[[ Extracted data open ]]

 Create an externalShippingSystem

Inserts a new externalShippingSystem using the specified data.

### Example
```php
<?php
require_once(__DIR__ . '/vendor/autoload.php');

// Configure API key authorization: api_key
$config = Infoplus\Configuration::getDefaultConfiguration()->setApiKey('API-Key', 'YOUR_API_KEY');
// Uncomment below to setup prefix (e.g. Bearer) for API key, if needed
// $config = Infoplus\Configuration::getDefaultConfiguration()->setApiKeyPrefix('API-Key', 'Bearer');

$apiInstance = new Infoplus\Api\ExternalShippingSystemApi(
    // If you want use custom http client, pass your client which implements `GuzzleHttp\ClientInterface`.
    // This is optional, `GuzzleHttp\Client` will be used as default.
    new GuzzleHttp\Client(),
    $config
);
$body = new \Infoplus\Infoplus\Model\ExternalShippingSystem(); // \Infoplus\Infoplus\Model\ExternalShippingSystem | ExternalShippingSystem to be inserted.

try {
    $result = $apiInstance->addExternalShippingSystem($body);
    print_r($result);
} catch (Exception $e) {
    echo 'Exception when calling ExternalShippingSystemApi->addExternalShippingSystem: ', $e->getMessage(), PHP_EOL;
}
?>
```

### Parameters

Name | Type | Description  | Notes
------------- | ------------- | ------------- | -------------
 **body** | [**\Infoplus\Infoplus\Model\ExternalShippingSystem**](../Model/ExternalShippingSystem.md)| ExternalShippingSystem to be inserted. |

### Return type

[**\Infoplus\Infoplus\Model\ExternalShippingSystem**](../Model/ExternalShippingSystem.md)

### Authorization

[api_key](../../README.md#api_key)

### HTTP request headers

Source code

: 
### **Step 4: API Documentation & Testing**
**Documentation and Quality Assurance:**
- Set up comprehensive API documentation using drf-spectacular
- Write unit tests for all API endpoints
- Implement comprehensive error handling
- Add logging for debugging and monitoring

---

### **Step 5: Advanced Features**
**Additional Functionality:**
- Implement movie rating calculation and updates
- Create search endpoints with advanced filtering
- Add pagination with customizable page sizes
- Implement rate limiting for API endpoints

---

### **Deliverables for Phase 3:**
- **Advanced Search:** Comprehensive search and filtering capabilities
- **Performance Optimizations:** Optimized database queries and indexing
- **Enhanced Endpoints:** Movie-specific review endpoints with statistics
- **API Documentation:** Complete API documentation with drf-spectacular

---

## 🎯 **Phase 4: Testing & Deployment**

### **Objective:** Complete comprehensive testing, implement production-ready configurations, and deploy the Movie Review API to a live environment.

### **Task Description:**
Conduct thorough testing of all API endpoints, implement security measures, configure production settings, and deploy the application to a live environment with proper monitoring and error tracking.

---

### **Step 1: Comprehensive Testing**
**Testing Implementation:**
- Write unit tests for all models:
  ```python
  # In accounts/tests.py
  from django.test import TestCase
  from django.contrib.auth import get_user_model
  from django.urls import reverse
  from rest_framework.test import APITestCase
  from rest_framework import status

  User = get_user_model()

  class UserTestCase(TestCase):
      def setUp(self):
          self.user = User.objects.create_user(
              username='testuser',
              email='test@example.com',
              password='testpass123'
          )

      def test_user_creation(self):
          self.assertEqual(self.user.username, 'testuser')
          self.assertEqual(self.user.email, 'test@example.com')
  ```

[[ Extracted data closed ]]

→ **Exercise prompt**
The required answer is each line of the entries containing the string "Complete".

→ **Your solution**
- **API Documentation:** Complete API documentation with drf-spectacular
### **Objective:** Complete comprehensive testing, implement production-ready configurations, and deploy the Movie Review API to a live environment.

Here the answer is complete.